I was only ten years old when I realized the first of my superpowers. I was sitting in the backseat of our car, in a parking lot somewhere, waiting for my father to come back from the store or the hockey rink. For some reason, I wasn’t reading comics, or a book, but instead just looked out the window – like kids used to do back in the day.
As I was staring out the window, possibly trying to see if Dad was on his way back, I realized that I was actually looking right through a lamp post.
I could see the lamp post, but I could also see my father walking towards the car. I closed one eye, and I saw the lamp post. I closed my other eye, and I could see my father. But when I kept both eyes open, I could see through the lamp post.
That basically confirmed what I had been suspecting for a good while already. I was a superhero.
It felt natural, and to be honest, I had expected it.
A few years earlier, I had run around in my bath robe, wearing just the hood over my head, letting the rest of the robe be my cape, as I pretended to be Super Goofy, my first superhero idol. (Some people still think I’m super goofy, but that’s another story).
Of course, there were many questions.
What were my superpowers? How did I get them?
If I really were a superhero, the maybe X-ray vision was just the first of my superpowers to have made itself known. Had I been born with my superpowers or was it something I had dome that hade made them manifest themselves at that parking lot?
Goofy got his superpowers when he ate magic peanuts that grew in his garden. I had only eaten a regular dinner – mashed potatoes and meatballs – that my mother hade made, and nothing at the rink. I hadn’t even drunk anything, not even a glass of water. I had eaten mashed potatoes and meatballs many times in the past, that was my favorite food, but had never got superpowers before.
It was most likely simply that the time was right. Ten seemed to be a good year to become a superhero. Yes, Superman had always had his superpowers, I knew that – everybody knows that – and yes, he did lift that car wearing just diapers, but hadn’t he, too, really come of age in his teens? If you really think about it?
Then the question was simply: was x-ray vision my only superpower, or would there be more?
The answer came to me on the backseat of the same car just a few weeks later. We were driving towards my Grandma’s place, and I was sitting in my usual spot, in the middle, between the front seats so I could hear everything my parents said in the front. (My hearing was good, but it wasn’t superhearing).
When we took a left, and turned onto the dirt road that led to my Grandma’s house (and Grandpa’s), I leaned back and enjoyed the view. It was flat as far as the eye could see, and the trees that now hide the few houses alongside the road thatcuts across the fileds in a straight line were so small that you could see the houses, and if another car was coming from the other way, you could see the cloud of dust at least two kilometers away.

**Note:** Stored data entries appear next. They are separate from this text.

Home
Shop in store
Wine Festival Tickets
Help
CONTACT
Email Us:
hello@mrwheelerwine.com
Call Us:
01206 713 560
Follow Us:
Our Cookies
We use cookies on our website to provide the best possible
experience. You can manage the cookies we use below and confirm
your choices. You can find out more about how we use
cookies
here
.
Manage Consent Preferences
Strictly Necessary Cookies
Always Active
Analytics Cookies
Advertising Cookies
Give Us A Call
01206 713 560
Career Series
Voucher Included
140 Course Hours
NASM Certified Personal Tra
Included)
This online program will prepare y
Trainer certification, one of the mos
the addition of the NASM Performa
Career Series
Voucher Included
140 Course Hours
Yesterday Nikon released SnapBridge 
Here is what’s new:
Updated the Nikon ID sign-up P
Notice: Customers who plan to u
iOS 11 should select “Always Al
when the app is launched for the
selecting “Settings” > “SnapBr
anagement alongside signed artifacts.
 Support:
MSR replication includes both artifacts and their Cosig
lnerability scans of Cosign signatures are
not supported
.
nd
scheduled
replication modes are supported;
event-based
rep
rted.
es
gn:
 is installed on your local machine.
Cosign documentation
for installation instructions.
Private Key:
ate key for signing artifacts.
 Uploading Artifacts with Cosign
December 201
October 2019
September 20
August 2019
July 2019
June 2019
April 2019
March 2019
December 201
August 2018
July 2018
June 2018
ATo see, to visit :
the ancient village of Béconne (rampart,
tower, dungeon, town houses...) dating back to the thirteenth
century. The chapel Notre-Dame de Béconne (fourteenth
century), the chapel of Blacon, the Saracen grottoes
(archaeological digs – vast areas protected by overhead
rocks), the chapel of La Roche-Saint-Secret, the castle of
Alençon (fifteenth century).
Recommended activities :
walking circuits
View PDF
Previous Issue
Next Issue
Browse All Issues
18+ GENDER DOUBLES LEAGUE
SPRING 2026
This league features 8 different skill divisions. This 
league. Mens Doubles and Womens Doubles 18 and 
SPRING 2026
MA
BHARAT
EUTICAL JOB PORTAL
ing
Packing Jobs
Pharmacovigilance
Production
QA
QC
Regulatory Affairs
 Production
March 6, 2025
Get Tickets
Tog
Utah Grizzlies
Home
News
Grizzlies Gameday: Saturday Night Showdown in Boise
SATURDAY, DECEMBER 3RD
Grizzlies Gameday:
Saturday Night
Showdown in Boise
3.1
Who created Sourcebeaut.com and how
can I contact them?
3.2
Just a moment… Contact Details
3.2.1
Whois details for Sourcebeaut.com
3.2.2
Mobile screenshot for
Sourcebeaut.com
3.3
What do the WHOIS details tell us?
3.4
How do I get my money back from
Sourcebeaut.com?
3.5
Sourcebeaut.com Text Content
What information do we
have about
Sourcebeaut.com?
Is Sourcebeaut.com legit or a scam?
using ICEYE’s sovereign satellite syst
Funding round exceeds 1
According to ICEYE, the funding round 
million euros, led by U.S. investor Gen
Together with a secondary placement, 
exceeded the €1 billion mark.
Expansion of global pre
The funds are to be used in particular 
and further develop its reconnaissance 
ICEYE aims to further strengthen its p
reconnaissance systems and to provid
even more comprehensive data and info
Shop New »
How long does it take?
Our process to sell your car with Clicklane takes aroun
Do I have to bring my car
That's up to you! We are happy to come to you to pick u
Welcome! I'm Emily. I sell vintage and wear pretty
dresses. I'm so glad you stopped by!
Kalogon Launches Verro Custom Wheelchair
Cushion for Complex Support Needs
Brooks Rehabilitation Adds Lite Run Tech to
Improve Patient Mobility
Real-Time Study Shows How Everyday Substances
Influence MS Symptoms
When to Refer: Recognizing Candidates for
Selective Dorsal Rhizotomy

I always imagined the cloud being one cowboy riding with a tree branch behind him so it would look like there was a big group coming – the oldest trick in the book, I know – and that time when I saw that cloud, I let out a little whistle.
And then, without even realizing it, another one.
Only, the second one was special, because it came through my nose.
That, my friend, was my second superpower. I could whistle through my nose. I told my Mom and Dad that, but they didn’t believe me, so I never told anyone else.
Until decades later, when I met Wife. I told her, and she told me I was making it up. She told me the sound was actually coming through my mouth, which was also slightly open.
I didn’t say anything for a few years, and then told her again that I could whistle through my nose, and she told me what she had told me the first time. So I never talked about that particular superpower again.
Until three days ago, when I told Daughter. She was in her room when I went in, whistling.
“Why are you whistling?” she asked me.
“No reason, I’m just in a good mood,” I said, because that was the truth. I was in such a good mood that I decided to tell her about my secret superpower.
“You know,” I said, and looked over my shoulder to make sure nobody else could hear me, “you know, check this out.”
And then I let out a high-pitched whistle through my nose.
“Daughter,” I said, “your Dad can whistle through his nose.”
I whistled again. She looked at me, and grabbed my lips with her little fingers.
The sound ended.
“Nope, you’re doing it with your mouth,” Daughter said.
“No, it’s something else, there’s something else, watch this,” I said, and let out another whistle.
“Dad, cut it out,” she said and went about her business.
I walked back into my little office, whistling. I sat down, and held my hand in front of me, and yes, I could still see the outline of my fingers, and the laptop behind it at the same time.
“Well, even Superman has his kryptonite,” I told myself, and let out a whistle.